In a service-based business model, to get the results you want for your business, you must deliver the results, outcomes, and experiences customers want for their lives. The better the delivered outcome or experience, the more people will pay and the better the company will perform.

Consider a differentiated approach in order to yield better results and get people choosing to buy more, to get a higher level of service for more money.

 

TIME TO ELEVATE YOUR GAME

Aspire to a greater calling — the calling of truly serving customers beyond what other companies think is practical or will dare consider.

Go beyond the things you offer and become the boutique for the discerning homeowner and solve real problems. Become a whole house — smart, access, control, security, and customer care — service provider for the distinguishing customer with distinctive tastes who wants to be catered to with unique custom solutions and pampered with extraordinary service and a caring and impactful life experience. In other words, shatter the expectations any customer would have for a home services provider.

Once a technician is dispatched, it is all about communication and the customer experience. The customer should feel good about the process and the information shared. The customer should understand the things they have to do, what they should consider doing, and which things they don’t have to do but would enhance the system performance and life experience. The customer should be able to make smart decisions to be better caretakers of their home. They should understand what to spend based on the information the technician shares.

 

DIFFERENTIATE

To differentiate yourself, begin with trying to learn and understand who your customer is and what’s important to them.

Change the mission on a service call from selling repairs to finding out what has happened; how the customer feels about it; how the customer feels about their current comfort, health, safety, and energy-use situation; and if they had a magic wand, what would they desire a better situation to be. Seek to listen, hear, and understand the customer’s truth. When you seek the truth about what the customer really wants, you’ll find the customer will be more open and honest.

Happiness is all about expectations. Let the customer know you’re not there to sell them anything they don’t want, don’t need, can’t afford, or doesn’t make sense for them. Explain that you don’t want to earn their business today only to lose them as a customer tomorrow when the course of action they chose doesn’t meet their expectations. This level of honesty, trust, and respect is paramount and more important than any level of technical expertise or sales skills.

 

BALANCE EMOTION AND LOGIC

A customer care process that focuses on emotion will get a customer enthusiastic and may result in a customer purchase that yields a sale. However, the sale gets cancelled the next day when the customer has a chance to think about it and realizes there are no logical reasons to justify the investment.

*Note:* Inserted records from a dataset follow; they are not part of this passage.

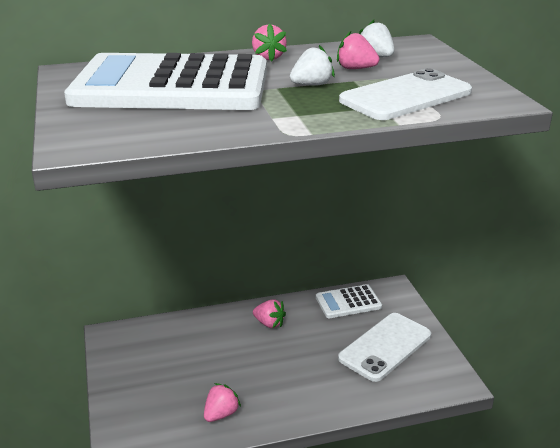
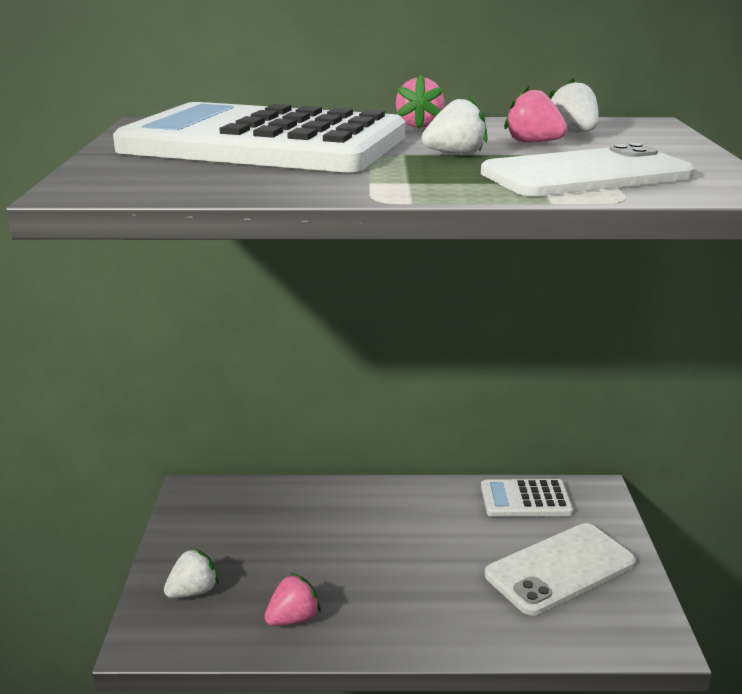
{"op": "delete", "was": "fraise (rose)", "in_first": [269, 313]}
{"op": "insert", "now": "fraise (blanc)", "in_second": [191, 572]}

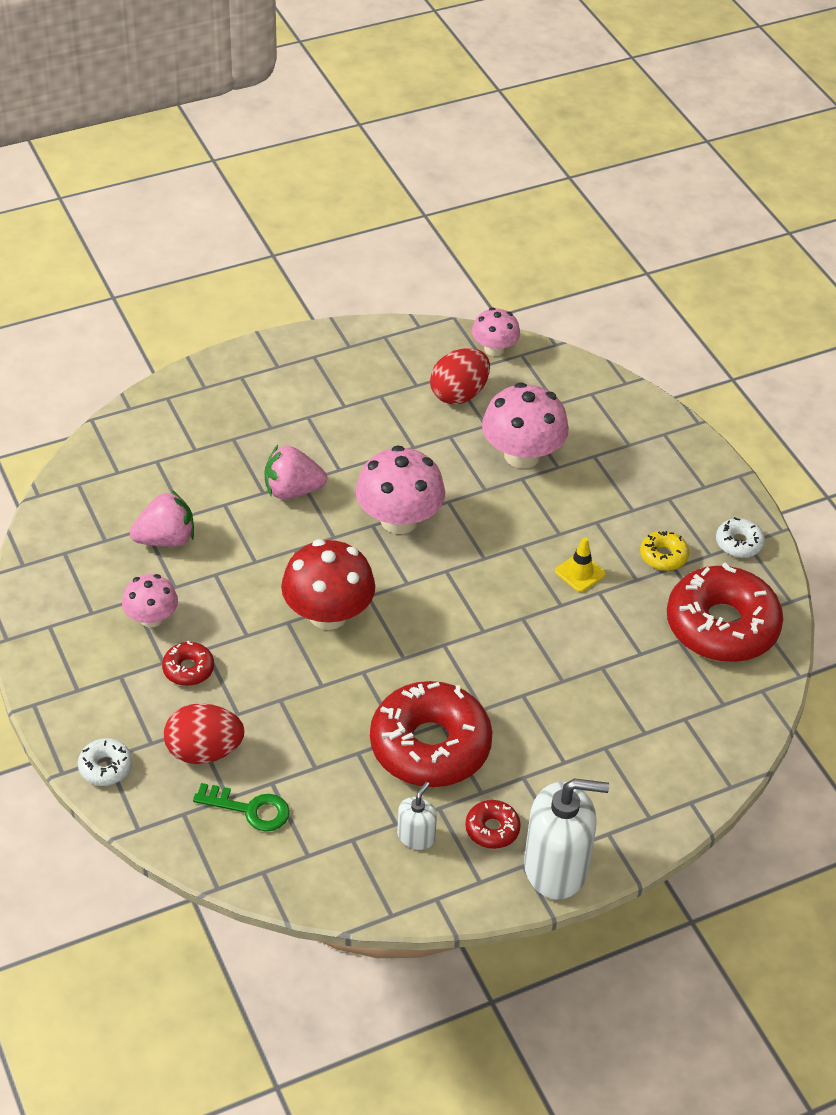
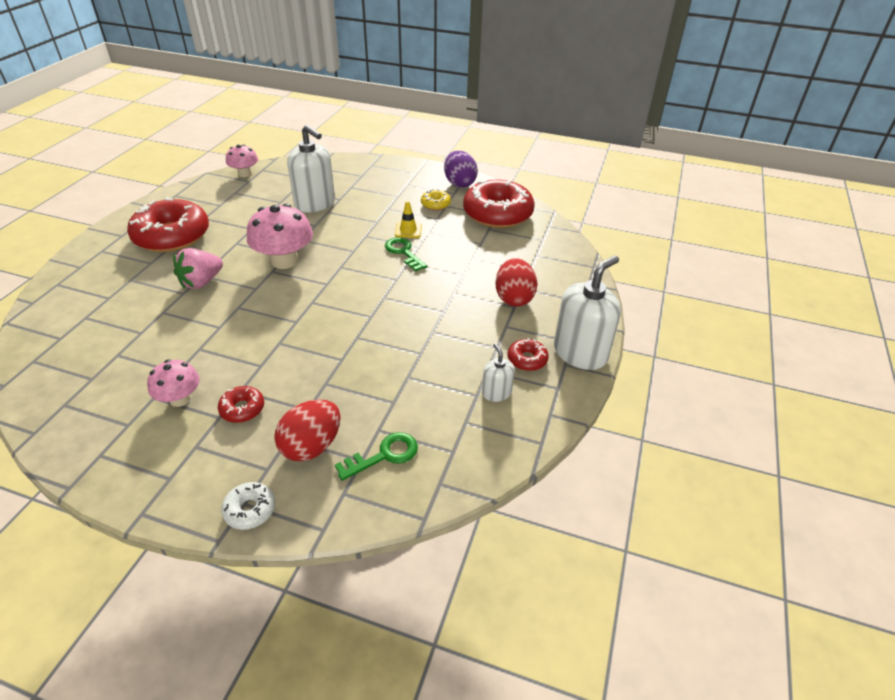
{"op": "delete", "was": "fraise (rose)", "in_first": [162, 518]}
{"op": "delete", "was": "champignon (rouge)", "in_first": [328, 584]}
{"op": "insert", "now": "clé (vert)", "in_second": [406, 254]}
{"op": "move", "was": "beignet (rouge)", "in_first": [431, 734], "in_second": [168, 224]}
{"op": "move", "was": "œuf (rouge)", "in_first": [460, 376], "in_second": [516, 282]}
{"op": "replace", "was": "champignon (rose)", "now": "distributeur de savon (blanc)", "in_first": [525, 425], "in_second": [311, 169]}
{"op": "replace", "was": "beignet (blanc)", "now": "œuf (violet)", "in_first": [740, 537], "in_second": [461, 169]}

A customer care process that focuses on logic and lacks an emotional hook rarely results in a customer making a purchase of much more than the bare minimum. The customer most certainly will not purchase a service agreement.

The key to achieving a balance of emotion and logic during a service call starts by discovering an emotional hook, then provides an adequate amount of logic to justify the investment.

 

OPTIONS, NOT ULTIMATUMS

“A choice of one is a choice of none.” Technicians need to offer customers options, not ultimatums — defined as a final proposition, especially one whose rejection will end negotiations and cause a resort to force or other direct action, often in the opposite desired direction, typically ending relations.

The questions a tech asks should yield the emotional hooks and allow customers to state what they want and why they want it. A technician’s job then is to share the appropriate information with the customer as to why they may want to consider making a Band-aid repair, bundled-repair renovation, system rejuvenation, system replacement, or life experience enhancement. This allows the customer to discover for themselves the reasons to make specific choices.

The technician should not be tied to a specific result, but rather be committed to the process of providing good information so the customer can make a good decision. If a technician executes the customer care process flawlessly, then they should be happy with whatever choice the customer makes, even if that means doing nothing — or doing something with another company — because that is the “best possible outcome” in the customer’s mind at that time, based on the information provided. The tech and company should be happy if the customer makes a choice with which they are happy.